Urumacotherium Temporal range: Middle Miocene-Early Pliocene (Laventan-Montehermosan) ~13.8–5.3 Ma PreꞒ Ꞓ O S D C P T J K Pg N

Scientific classification
- Kingdom: Animalia
- Phylum: Chordata
- Class: Mammalia
- Order: Pilosa
- Family: †Mylodontidae
- Genus: †Urumacotherium Bocquentin-Villanueva, 1983
- Type species: †Urumacotherium garciai Bocquentin-Villanueva, 1983
- Other species: †U. campbelli Frailey 1986;

= Urumacotherium =

Extinct genus of ground sloths

Urumacotherium (meaning "Urumaco beast") is an extinct genus of ground sloths of the family Mylodontidae. It lived from the Middle Miocene to the Early Pliocene of what is now Brazil, Peru and Venezuela.

== Classification ==
Urumacotherium is an extinct genus of the also extinct family Mylodontidae. The Mylodontidae represent a branch of the suborder of sloths (Folivora). Within this they are often grouped together with the Orophodontidae and the Scelidotheriidae in the superfamily Mylodontoidea (sometimes, however, the Scelidotheriidae and the Orophodontidae are considered only as a subfamily of the Mylodontidae). In a classical view, based on skeletal anatomical studies, the Mylodontoidea in turn represent one of the two major evolutionary lineages of sloths, along with the Megatherioidea. Molecular genetic studies and protein analyses assign a third to these two groups, the Megalocnoidea. Within the Mylodontoidea are the two-fingered sloths of the genus Choloepus, one of the two extant sloth genera. The Mylodontidae form one of the most diverse groups within the sloths. Prominent features are found in their high-crowned teeth, which deviate from those of the Megatherioidea with a rather flat (lobate) occlusal surface. This is often associated with a greater adaptation to grassy foods. The posterior teeth have a round or oval cross-section, while the anteriormost have a canine-like design. The hind foot is also distinctly rotated so that the sole points inward. Mylodonts appeared as early as the Oligocene, with Paroctodontotherium from Salla-Luribay in Bolivia among their earliest records.

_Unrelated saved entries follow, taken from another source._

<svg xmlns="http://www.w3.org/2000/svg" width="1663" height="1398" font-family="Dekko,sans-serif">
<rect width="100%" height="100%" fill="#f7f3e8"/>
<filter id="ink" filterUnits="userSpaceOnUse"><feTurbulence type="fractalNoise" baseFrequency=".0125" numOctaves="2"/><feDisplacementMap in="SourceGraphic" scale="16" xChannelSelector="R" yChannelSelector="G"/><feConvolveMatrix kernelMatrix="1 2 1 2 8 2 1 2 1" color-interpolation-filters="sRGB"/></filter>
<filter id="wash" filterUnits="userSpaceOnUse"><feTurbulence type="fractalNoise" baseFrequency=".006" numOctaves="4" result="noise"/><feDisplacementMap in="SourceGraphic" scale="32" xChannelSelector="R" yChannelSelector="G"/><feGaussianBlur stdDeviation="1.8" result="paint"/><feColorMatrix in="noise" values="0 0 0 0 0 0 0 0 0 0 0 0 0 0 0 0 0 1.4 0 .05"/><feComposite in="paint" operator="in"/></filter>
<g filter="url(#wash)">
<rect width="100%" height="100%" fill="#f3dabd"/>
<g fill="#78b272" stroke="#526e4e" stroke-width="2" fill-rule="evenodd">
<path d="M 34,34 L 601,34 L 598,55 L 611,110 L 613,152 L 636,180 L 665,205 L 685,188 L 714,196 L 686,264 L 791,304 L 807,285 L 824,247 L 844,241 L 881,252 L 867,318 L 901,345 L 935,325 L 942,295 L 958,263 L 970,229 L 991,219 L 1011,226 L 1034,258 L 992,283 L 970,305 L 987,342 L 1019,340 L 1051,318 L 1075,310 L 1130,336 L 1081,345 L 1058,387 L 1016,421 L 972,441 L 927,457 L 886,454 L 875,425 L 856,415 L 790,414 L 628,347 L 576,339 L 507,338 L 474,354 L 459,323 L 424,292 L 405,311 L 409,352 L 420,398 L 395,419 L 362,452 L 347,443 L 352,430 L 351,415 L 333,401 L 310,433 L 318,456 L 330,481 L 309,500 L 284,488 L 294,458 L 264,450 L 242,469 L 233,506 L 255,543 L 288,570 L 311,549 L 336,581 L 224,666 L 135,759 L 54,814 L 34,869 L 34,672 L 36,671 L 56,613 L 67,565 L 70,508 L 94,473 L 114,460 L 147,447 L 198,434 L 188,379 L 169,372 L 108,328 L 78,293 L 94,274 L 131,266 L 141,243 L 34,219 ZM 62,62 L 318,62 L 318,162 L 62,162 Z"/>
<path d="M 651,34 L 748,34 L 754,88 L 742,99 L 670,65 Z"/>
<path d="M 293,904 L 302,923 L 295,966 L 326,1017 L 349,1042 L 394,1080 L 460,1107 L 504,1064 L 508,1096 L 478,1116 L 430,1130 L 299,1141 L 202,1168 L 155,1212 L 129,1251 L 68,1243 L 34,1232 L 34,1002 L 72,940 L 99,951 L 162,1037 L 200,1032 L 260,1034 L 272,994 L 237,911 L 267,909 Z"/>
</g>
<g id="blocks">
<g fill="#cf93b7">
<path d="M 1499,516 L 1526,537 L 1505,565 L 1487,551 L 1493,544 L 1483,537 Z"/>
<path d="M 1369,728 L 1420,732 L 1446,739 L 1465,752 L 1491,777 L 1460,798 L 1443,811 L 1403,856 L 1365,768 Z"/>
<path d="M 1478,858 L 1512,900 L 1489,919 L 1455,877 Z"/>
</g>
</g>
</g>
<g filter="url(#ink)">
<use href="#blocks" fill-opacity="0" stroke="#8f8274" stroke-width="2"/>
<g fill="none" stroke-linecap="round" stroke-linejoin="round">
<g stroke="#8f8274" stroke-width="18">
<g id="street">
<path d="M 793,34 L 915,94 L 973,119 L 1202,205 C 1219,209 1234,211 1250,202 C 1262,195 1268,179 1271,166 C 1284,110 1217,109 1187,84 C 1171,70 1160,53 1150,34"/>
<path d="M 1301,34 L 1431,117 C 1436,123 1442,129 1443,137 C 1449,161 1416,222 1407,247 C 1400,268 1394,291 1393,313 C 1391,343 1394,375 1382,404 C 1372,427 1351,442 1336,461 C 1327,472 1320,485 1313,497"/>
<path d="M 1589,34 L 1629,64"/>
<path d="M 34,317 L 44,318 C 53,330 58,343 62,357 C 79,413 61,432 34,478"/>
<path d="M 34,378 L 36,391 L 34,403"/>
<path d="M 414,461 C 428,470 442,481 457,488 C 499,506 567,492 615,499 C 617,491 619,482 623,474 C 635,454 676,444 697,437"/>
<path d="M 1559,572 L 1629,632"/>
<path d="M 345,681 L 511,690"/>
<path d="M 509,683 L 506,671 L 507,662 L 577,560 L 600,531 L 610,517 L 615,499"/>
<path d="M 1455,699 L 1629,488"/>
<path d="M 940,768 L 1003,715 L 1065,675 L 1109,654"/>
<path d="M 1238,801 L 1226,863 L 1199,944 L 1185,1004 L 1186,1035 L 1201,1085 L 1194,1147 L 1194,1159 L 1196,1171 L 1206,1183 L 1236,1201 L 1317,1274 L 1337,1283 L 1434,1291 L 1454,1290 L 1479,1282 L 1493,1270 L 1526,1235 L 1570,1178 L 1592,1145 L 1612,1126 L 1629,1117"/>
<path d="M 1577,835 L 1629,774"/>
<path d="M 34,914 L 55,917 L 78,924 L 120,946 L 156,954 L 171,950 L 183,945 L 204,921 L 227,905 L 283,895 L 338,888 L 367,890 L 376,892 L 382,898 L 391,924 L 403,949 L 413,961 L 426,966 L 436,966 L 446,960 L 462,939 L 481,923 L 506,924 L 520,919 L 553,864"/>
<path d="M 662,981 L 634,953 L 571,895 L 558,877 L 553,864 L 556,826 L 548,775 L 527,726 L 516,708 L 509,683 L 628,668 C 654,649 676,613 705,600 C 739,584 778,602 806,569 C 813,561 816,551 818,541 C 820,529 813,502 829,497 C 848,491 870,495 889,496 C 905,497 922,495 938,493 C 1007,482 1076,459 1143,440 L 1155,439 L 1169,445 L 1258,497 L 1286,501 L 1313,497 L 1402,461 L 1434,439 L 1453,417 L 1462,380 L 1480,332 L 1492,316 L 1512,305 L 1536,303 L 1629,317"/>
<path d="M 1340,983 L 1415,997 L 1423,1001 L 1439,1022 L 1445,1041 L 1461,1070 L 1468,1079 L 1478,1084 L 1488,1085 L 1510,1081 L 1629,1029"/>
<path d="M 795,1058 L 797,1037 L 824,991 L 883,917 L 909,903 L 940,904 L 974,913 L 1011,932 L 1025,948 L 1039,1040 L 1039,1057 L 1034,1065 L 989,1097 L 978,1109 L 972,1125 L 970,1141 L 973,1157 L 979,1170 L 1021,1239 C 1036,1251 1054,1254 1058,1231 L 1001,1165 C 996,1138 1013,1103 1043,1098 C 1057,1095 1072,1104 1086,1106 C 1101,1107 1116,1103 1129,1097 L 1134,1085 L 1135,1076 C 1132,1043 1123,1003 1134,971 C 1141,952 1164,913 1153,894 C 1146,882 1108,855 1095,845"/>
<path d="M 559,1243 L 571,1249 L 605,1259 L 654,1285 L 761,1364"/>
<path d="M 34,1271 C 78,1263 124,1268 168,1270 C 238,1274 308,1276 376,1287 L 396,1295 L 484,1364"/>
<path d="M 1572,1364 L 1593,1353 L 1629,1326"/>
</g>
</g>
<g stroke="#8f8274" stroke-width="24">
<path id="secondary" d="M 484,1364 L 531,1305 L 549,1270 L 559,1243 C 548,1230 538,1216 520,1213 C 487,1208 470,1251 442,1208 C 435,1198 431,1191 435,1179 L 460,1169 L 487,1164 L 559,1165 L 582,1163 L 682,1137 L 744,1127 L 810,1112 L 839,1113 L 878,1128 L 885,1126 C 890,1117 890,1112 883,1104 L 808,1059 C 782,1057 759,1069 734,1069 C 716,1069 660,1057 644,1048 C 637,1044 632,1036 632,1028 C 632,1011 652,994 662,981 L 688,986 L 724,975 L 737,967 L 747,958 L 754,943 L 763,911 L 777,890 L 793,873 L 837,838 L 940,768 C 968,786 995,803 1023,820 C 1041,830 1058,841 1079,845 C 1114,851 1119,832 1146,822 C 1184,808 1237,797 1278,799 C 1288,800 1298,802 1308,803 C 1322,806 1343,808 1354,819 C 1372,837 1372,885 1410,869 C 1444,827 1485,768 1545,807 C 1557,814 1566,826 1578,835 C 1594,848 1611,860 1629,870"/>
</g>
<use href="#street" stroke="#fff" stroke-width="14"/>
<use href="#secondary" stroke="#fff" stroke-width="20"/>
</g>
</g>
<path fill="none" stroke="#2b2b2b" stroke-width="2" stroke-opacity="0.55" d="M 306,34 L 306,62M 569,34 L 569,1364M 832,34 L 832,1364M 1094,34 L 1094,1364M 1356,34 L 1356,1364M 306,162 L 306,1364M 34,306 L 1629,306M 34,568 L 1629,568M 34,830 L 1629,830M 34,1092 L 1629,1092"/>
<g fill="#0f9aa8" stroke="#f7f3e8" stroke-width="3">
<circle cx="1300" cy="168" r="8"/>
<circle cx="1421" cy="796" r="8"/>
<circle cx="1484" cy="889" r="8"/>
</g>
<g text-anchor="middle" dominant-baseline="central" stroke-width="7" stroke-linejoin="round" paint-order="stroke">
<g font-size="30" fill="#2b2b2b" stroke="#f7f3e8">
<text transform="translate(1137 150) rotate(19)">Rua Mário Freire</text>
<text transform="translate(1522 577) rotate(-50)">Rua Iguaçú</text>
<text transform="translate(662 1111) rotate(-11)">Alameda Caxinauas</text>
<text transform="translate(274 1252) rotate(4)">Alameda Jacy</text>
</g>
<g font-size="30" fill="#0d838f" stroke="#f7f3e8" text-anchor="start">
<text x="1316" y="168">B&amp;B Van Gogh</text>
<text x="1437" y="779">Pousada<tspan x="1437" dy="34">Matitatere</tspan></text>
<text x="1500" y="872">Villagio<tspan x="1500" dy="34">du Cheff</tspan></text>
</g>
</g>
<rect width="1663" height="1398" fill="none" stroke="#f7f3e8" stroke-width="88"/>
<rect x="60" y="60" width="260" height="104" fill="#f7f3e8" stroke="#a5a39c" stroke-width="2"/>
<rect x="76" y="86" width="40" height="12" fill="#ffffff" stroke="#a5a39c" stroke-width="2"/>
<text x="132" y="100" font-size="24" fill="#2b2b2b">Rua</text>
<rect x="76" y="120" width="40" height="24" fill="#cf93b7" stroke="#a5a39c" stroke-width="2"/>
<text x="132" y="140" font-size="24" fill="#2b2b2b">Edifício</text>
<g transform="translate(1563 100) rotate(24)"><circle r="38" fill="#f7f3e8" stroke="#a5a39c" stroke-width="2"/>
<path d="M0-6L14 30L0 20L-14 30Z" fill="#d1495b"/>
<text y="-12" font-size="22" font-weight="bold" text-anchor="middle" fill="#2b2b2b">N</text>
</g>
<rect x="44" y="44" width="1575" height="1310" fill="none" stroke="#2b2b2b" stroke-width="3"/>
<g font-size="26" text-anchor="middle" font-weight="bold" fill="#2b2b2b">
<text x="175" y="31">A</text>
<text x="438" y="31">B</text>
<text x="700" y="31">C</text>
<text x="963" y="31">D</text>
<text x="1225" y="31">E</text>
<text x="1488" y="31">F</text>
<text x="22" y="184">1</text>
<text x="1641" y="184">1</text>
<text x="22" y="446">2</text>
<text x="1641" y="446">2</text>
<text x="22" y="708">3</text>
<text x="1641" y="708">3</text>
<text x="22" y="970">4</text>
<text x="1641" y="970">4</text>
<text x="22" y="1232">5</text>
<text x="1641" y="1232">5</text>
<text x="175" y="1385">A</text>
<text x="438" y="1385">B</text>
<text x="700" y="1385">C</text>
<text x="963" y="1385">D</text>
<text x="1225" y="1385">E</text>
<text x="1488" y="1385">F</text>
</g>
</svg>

The internal division of the Mylodontidae is complex and much debated. Widely accepted are the late groups of the Mylodontinae with Mylodon as the type genus and the Lestodontinae, whose type genus is Lestodon but sometimes includes Paramylodon and Glossotherium (sometimes also listed as belonging to the tribes Mylodontini and Lestodontini). The subdivision of the terminal group of mylodonts into the Lestodontinae and Mylodontinae found confirmation in one of the most comprehensive studies of the phylogeny of sloths based on cranial features in 2004, which subsequently found multiple support. However, a later analysis from 2019 doubts it again. A higher-resolution phylogenetic study of the mylodonts published in the same year again supports the branching of terminal forms. According to this, the Mylodontinae and Lestodontinae can be distinguished on the basis of the canine anterior teeth. In the latter, these are large and separated from the posterior teeth by a long diastema; the former, on the other hand, have only small or partially reduced caniniform teeth, which are usually more closely apposed to the molar-like teeth. Numerous other subfamilies have been established in the past, including, for example, the Nematheriinae for representatives from the Lower Miocene or the Octomylodontinae for all basal forms. Their recognition varies mostly depending on the editor. Another group is found with the Urumacotheriinae, of which is named after Urumacotherium which were established only in 2004. Their basic population is formed by the late Miocene representatives of northern South America. In principle, a revision is urged for the entire family, since numerous of the higher taxonomic units do not have a formal diagnosis.

Below is a phylogenetic tree of the Mylodontidae, based on the work of Boscaini and colleagues (2019).

== Palaeoecology ==
U. campbelli was a specialist folivore and frugivore, as evidenced by its narrow muzzle and its polished tooth surfaces with few coarse scars.